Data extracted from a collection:
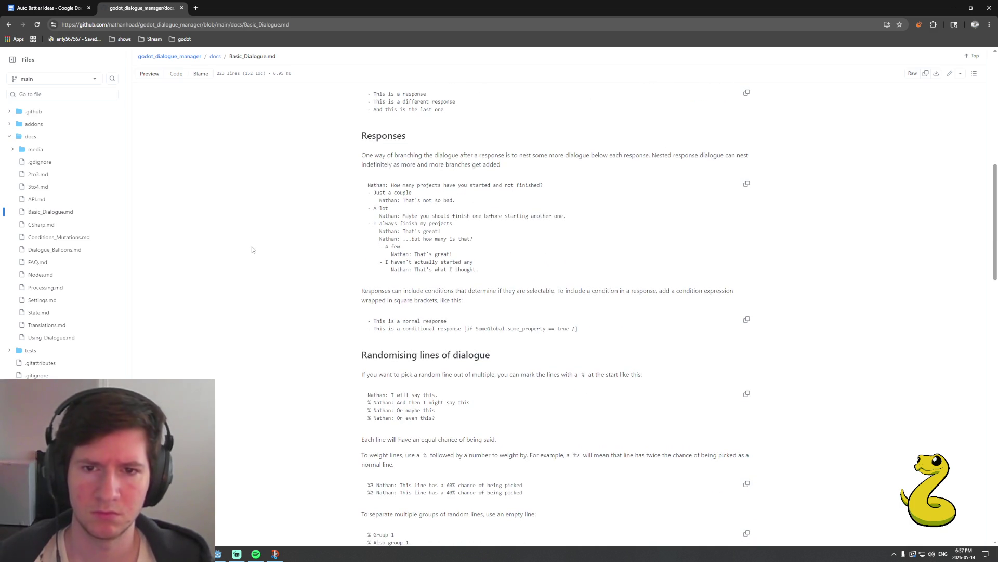
scroll(252, 249, "down", 1)
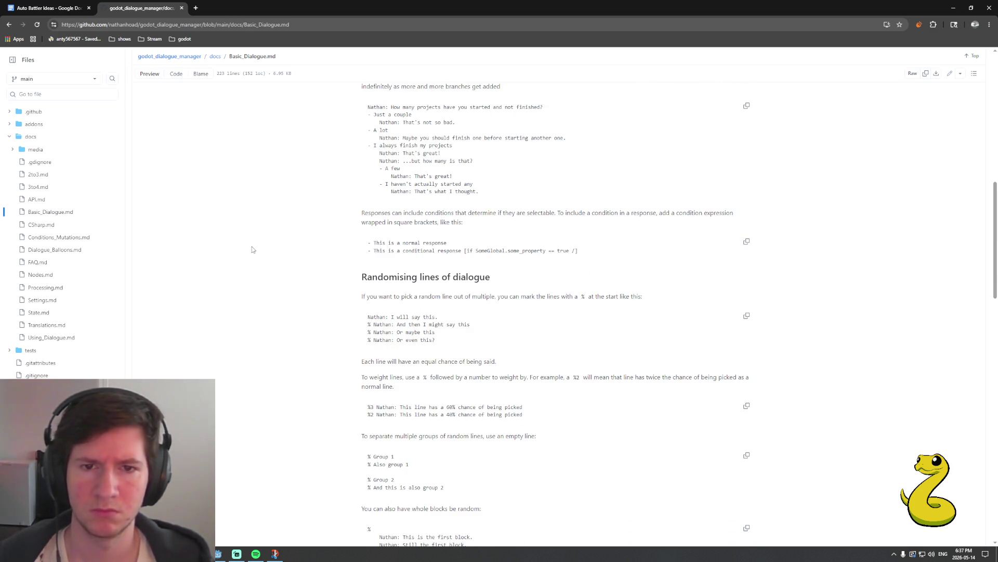
right_click(254, 244)
left_click(264, 229)
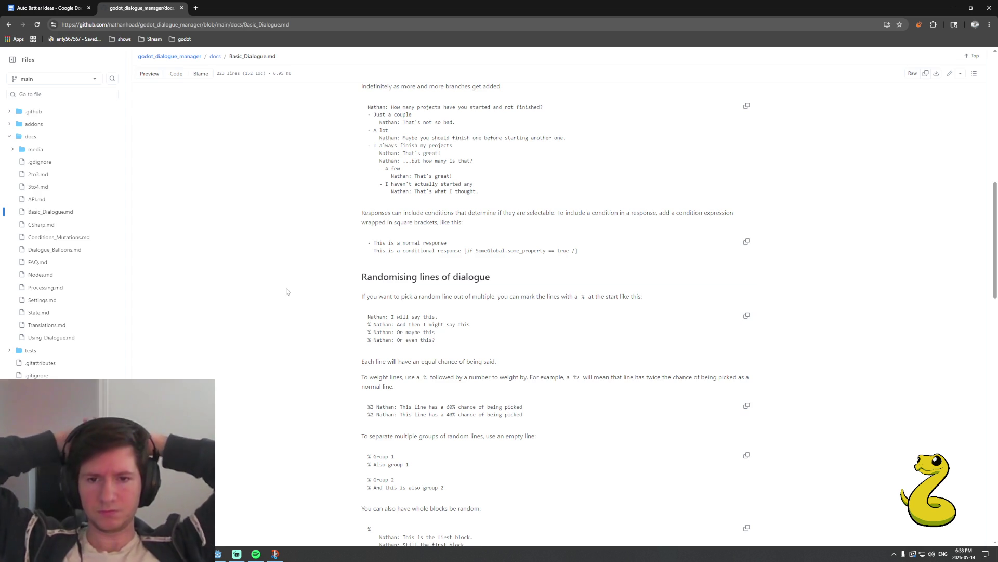
scroll(283, 312, "down", 1)
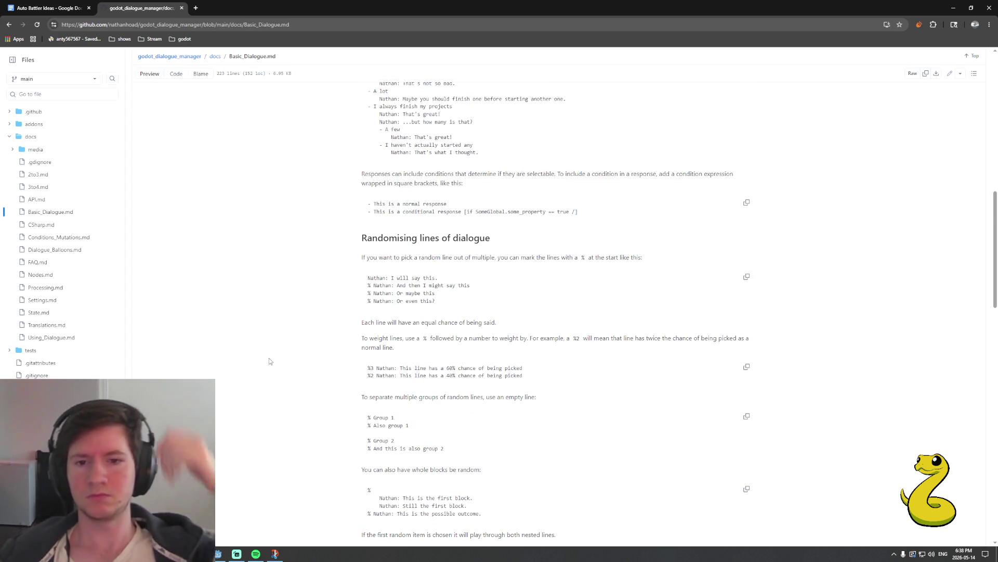
Read on through cues, jumps and importing dialogue to the State and Translations sections
scroll(270, 361, "down", 3)
scroll(269, 361, "down", 2)
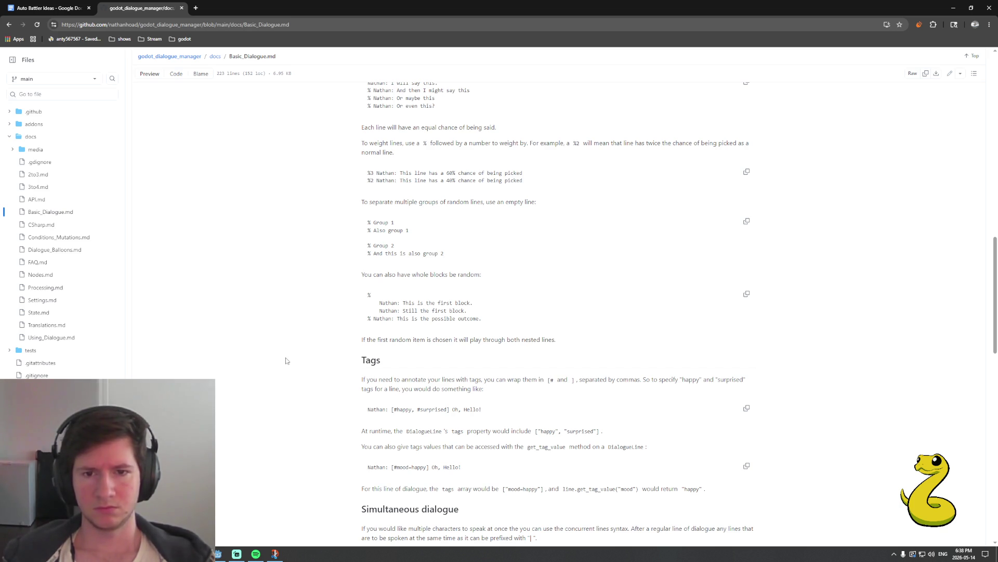
scroll(282, 359, "down", 1)
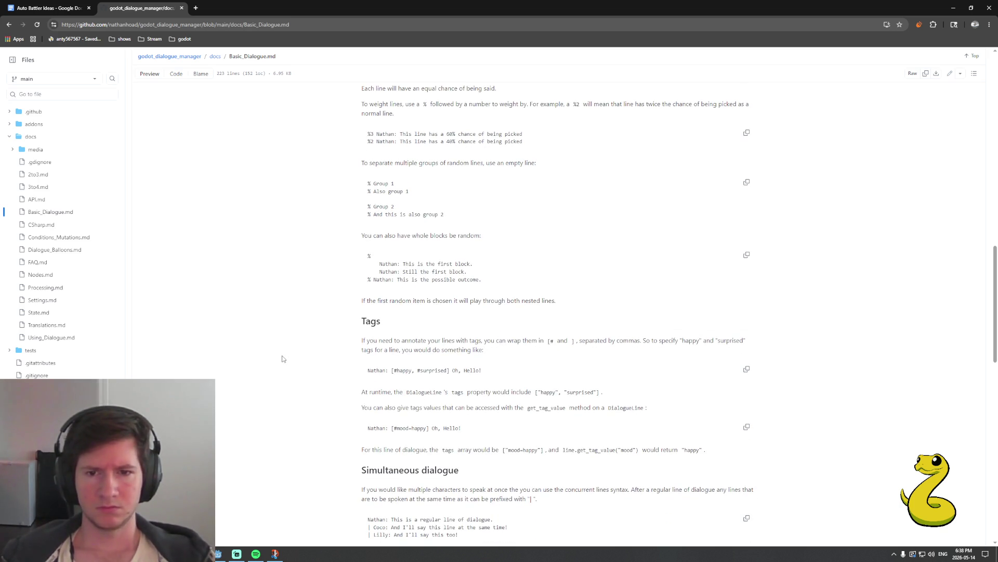
scroll(284, 364, "down", 1)
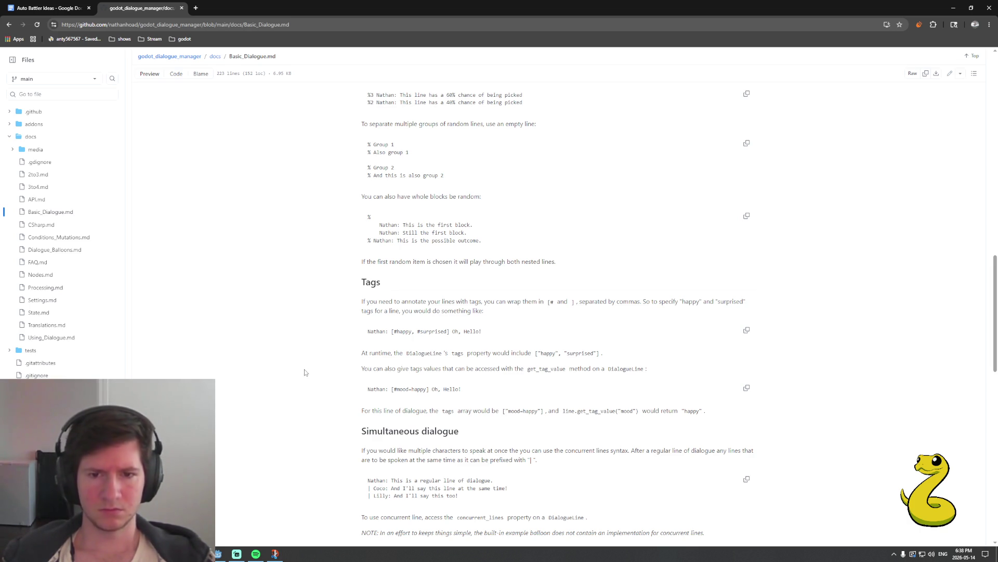
scroll(310, 373, "down", 3)
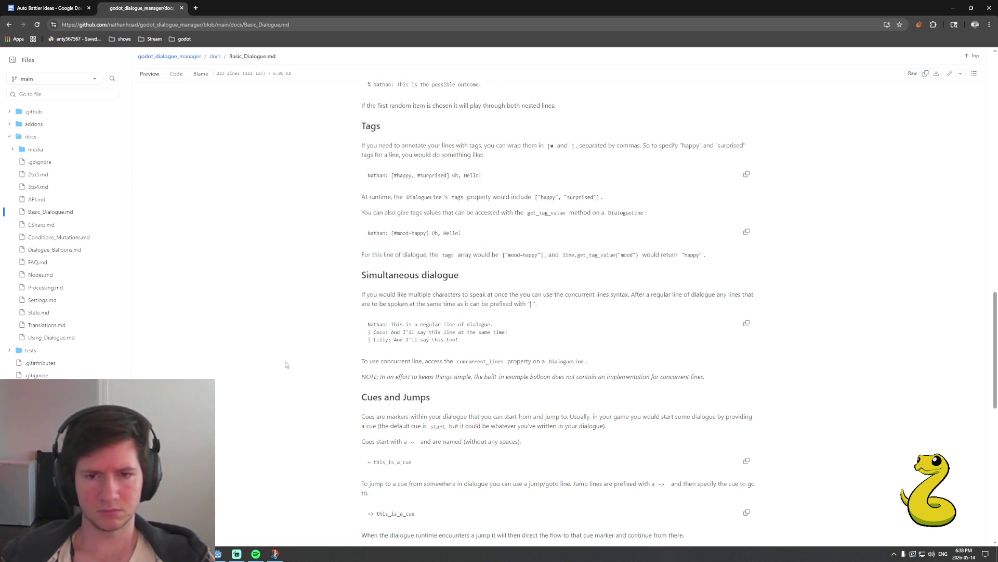
scroll(286, 365, "down", 4)
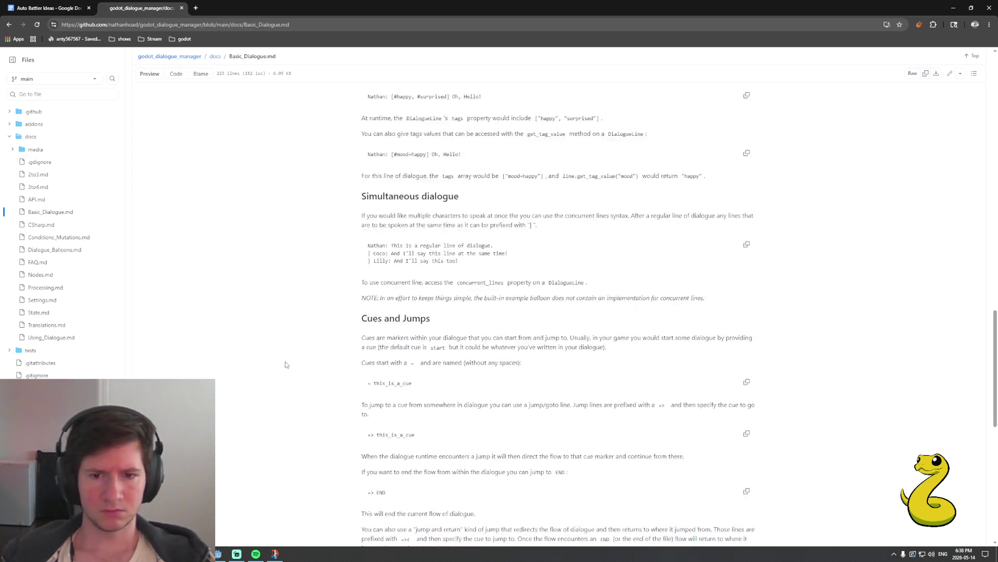
scroll(287, 364, "down", 5)
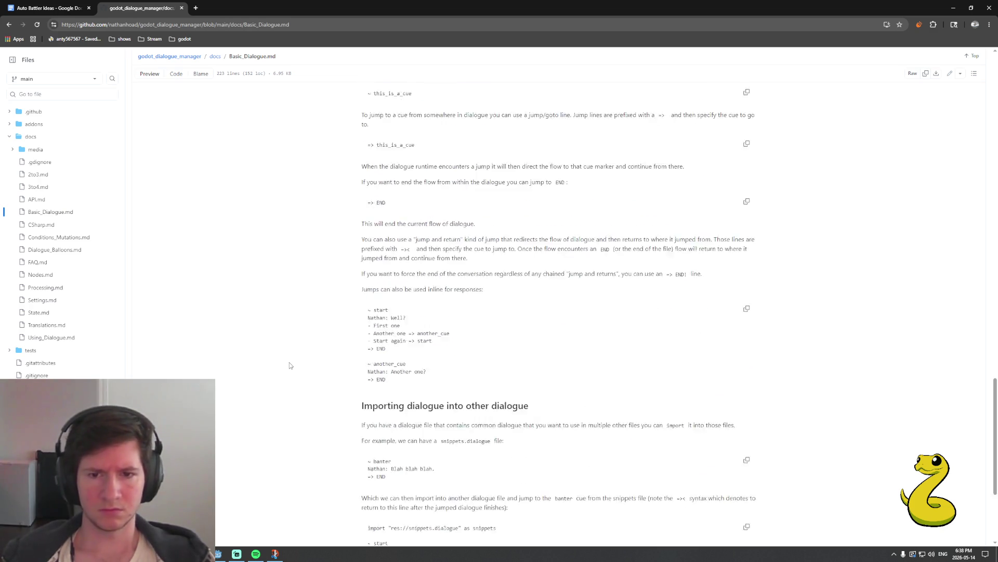
scroll(289, 364, "down", 2)
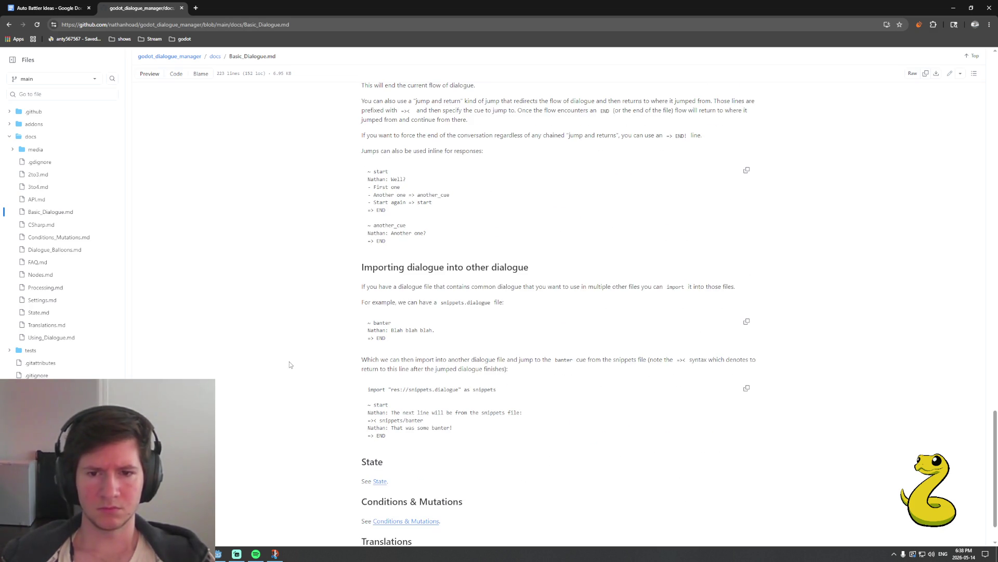
scroll(290, 364, "down", 1)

- **WORK REQUEST**: Could you reproduce every record above exactly, leaving out any pictures?

- **SOLUTION FOR THIS EXERCISE**:
scroll(252, 249, "down", 1)
right_click(254, 244)
left_click(264, 229)
scroll(283, 312, "down", 1)
Read on through cues, jumps and importing dialogue to the State and Translations sections
scroll(270, 361, "down", 3)
scroll(269, 361, "down", 2)
scroll(282, 359, "down", 1)
scroll(284, 364, "down", 1)
scroll(310, 373, "down", 3)
scroll(286, 365, "down", 4)
scroll(287, 364, "down", 5)
scroll(289, 364, "down", 2)
scroll(290, 364, "down", 1)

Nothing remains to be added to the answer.